Extracted records
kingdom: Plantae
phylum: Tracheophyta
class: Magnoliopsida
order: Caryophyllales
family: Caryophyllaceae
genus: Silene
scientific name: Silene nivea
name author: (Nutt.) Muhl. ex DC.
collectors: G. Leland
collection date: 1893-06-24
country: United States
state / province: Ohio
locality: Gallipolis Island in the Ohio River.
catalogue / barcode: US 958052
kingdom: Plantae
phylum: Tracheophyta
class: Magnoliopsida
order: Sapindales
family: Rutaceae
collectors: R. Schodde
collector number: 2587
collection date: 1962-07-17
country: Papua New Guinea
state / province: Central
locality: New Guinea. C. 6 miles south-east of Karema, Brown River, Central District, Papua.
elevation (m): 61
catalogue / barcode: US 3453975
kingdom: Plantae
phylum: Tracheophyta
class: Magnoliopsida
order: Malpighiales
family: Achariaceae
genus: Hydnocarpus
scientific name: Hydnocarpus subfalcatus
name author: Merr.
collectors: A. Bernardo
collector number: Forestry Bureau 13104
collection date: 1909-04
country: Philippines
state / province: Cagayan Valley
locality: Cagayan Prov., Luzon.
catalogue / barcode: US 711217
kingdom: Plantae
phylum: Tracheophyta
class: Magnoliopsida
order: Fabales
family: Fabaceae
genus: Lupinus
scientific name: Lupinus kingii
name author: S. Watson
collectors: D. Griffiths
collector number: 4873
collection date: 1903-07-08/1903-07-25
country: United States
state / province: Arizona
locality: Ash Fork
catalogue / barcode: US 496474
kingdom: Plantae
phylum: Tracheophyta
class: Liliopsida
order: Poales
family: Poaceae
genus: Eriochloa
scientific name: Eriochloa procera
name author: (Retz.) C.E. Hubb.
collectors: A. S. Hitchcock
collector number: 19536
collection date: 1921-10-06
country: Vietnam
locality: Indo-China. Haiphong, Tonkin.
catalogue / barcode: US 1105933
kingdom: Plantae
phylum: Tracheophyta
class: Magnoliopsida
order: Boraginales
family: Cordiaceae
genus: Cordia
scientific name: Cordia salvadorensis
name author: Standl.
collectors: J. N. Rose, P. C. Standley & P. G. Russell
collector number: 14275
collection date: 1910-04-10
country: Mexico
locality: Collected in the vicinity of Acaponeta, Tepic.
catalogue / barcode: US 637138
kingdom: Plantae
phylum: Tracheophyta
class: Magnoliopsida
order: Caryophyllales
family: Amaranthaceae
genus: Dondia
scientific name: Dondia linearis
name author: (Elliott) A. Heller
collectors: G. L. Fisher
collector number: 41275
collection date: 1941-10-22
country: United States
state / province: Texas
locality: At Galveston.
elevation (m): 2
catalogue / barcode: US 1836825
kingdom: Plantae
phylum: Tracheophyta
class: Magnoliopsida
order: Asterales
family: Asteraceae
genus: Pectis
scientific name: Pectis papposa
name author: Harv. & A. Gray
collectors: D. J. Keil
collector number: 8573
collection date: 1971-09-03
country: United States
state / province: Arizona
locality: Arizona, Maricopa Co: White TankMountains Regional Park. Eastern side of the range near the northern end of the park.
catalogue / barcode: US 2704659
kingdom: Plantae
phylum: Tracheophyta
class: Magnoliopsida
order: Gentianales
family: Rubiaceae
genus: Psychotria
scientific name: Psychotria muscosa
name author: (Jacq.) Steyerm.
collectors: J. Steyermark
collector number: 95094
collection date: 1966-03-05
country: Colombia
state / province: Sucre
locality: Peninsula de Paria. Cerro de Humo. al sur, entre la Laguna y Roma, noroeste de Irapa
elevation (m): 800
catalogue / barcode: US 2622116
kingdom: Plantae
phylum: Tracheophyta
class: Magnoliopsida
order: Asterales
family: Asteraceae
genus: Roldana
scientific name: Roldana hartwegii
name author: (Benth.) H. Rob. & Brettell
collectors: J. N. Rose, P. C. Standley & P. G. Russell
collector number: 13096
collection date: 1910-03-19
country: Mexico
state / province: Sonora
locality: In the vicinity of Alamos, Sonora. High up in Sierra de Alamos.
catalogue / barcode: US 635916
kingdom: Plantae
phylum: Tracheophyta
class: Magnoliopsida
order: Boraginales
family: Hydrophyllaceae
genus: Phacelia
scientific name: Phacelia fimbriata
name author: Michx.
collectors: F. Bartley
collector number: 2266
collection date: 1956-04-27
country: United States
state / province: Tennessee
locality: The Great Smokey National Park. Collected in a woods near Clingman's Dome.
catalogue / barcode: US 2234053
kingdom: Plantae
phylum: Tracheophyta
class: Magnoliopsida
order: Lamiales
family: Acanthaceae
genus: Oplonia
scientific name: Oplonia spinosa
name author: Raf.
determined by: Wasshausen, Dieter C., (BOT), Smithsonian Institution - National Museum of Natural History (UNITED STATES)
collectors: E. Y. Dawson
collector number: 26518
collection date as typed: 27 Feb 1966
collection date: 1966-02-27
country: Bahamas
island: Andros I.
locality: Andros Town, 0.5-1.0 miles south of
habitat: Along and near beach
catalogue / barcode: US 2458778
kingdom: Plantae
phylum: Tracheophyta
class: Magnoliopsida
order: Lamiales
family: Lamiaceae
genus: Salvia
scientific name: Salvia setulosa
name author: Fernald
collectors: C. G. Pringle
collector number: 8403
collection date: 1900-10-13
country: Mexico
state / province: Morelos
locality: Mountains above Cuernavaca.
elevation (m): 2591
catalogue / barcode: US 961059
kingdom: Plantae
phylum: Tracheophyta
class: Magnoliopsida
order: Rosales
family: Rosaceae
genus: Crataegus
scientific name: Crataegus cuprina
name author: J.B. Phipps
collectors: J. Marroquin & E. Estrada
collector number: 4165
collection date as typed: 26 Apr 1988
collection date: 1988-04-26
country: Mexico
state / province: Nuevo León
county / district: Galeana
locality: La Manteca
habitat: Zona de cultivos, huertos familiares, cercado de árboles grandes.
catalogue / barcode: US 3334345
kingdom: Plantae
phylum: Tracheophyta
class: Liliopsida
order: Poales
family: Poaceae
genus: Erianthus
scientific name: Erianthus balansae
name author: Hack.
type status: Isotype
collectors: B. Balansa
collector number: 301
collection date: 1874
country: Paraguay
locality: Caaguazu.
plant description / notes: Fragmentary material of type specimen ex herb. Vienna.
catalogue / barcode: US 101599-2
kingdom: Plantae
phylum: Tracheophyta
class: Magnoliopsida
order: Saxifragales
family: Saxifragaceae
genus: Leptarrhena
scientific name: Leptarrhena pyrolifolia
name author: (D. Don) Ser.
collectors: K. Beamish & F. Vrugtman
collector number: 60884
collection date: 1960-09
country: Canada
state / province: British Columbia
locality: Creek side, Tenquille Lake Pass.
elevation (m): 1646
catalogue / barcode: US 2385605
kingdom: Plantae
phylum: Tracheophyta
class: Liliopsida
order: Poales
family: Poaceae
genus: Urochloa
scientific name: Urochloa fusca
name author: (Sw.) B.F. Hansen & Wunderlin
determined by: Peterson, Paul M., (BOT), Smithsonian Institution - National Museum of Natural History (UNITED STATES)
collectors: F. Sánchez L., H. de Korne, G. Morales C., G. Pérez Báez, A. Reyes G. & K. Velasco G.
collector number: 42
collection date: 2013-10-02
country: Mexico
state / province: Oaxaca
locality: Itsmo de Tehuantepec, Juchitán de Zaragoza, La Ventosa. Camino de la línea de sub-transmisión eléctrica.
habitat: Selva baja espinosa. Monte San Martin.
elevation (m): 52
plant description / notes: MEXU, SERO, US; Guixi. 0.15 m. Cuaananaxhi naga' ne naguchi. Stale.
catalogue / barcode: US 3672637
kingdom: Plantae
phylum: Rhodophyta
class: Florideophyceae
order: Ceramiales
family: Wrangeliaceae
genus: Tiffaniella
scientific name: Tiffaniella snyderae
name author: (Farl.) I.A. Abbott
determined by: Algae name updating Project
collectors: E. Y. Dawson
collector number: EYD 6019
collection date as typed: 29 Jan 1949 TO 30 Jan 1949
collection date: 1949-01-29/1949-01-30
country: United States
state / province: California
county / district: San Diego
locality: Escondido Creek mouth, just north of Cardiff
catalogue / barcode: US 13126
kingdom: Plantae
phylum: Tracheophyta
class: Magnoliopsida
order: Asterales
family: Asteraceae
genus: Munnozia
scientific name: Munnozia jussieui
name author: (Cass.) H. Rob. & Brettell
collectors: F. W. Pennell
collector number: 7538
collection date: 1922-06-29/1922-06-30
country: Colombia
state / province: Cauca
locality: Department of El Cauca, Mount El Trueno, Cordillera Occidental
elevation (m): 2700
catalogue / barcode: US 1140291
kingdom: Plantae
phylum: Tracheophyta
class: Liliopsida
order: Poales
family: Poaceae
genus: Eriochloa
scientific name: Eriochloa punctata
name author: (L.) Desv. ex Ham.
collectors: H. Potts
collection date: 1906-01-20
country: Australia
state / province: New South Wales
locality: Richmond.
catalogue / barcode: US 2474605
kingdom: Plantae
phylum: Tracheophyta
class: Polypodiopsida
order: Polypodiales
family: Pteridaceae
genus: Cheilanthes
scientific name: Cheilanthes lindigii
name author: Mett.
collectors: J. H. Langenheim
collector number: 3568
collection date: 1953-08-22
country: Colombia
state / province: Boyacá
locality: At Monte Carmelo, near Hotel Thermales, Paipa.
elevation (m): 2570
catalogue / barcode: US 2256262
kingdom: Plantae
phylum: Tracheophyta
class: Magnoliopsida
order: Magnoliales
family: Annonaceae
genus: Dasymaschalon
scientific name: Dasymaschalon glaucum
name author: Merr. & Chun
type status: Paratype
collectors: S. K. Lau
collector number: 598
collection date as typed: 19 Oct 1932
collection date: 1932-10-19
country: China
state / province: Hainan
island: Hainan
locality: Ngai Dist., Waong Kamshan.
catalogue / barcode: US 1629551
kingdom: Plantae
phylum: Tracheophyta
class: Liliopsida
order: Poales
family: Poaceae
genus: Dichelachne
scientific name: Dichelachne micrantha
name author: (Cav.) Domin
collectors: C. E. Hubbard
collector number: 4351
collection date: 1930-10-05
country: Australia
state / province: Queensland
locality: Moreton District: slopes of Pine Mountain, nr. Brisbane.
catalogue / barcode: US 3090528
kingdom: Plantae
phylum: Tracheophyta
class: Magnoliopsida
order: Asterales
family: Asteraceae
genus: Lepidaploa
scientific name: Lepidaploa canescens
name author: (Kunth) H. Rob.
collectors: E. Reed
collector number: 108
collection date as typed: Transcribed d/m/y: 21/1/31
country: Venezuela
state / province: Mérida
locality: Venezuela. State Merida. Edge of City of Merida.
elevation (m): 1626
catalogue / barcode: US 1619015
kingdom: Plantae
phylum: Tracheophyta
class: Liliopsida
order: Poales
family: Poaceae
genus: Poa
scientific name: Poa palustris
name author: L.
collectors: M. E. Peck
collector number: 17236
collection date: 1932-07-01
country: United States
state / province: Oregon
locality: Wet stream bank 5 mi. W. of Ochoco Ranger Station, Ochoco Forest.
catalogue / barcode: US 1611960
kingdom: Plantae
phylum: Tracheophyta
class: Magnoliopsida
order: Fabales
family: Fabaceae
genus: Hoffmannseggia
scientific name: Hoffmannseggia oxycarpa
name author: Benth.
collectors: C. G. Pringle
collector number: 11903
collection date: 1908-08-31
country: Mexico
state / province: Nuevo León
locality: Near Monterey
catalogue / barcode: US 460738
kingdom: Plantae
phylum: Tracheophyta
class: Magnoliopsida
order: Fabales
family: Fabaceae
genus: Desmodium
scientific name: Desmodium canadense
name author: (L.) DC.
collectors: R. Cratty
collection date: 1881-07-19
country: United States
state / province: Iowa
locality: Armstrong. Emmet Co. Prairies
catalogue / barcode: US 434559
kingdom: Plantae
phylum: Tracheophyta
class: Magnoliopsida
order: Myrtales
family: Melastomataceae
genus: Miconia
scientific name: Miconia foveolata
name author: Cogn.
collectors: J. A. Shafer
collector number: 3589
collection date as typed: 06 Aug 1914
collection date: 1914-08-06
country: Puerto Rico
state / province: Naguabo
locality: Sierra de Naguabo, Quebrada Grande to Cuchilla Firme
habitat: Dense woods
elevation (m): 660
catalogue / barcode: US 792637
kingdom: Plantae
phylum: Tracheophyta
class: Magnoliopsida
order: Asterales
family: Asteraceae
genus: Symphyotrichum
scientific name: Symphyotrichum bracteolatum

▶ WORK TO COMPLETE
Format the items from the line with "catalogue / barcode: US 3090528" to the line with "state / province: Iowa" as a JSON list of strings, one string per line, skipping any blank lines.

▶ SOLUTION TO THE PROBLEM
[
  "catalogue / barcode: US 3090528",
  "kingdom: Plantae",
  "phylum: Tracheophyta",
  "class: Magnoliopsida",
  "order: Asterales",
  "family: Asteraceae",
  "genus: Lepidaploa",
  "scientific name: Lepidaploa canescens",
  "name author: (Kunth) H. Rob.",
  "collectors: E. Reed",
  "collector number: 108",
  "collection date as typed: Transcribed d/m/y: 21/1/31",
  "country: Venezuela",
  "state / province: Mérida",
  "locality: Venezuela. State Merida. Edge of City of Merida.",
  "elevation (m): 1626",
  "catalogue / barcode: US 1619015",
  "kingdom: Plantae",
  "phylum: Tracheophyta",
  "class: Liliopsida",
  "order: Poales",
  "family: Poaceae",
  "genus: Poa",
  "scientific name: Poa palustris",
  "name author: L.",
  "collectors: M. E. Peck",
  "collector number: 17236",
  "collection date: 1932-07-01",
  "country: United States",
  "state / province: Oregon",
  "locality: Wet stream bank 5 mi. W. of Ochoco Ranger Station, Ochoco Forest.",
  "catalogue / barcode: US 1611960",
  "kingdom: Plantae",
  "phylum: Tracheophyta",
  "class: Magnoliopsida",
  "order: Fabales",
  "family: Fabaceae",
  "genus: Hoffmannseggia",
  "scientific name: Hoffmannseggia oxycarpa",
  "name author: Benth.",
  "collectors: C. G. Pringle",
  "collector number: 11903",
  "collection date: 1908-08-31",
  "country: Mexico",
  "state / province: Nuevo León",
  "locality: Near Monterey",
  "catalogue / barcode: US 460738",
  "kingdom: Plantae",
  "phylum: Tracheophyta",
  "class: Magnoliopsida",
  "order: Fabales",
  "family: Fabaceae",
  "genus: Desmodium",
  "scientific name: Desmodium canadense",
  "name author: (L.) DC.",
  "collectors: R. Cratty",
  "collection date: 1881-07-19",
  "country: United States",
  "state / province: Iowa"
]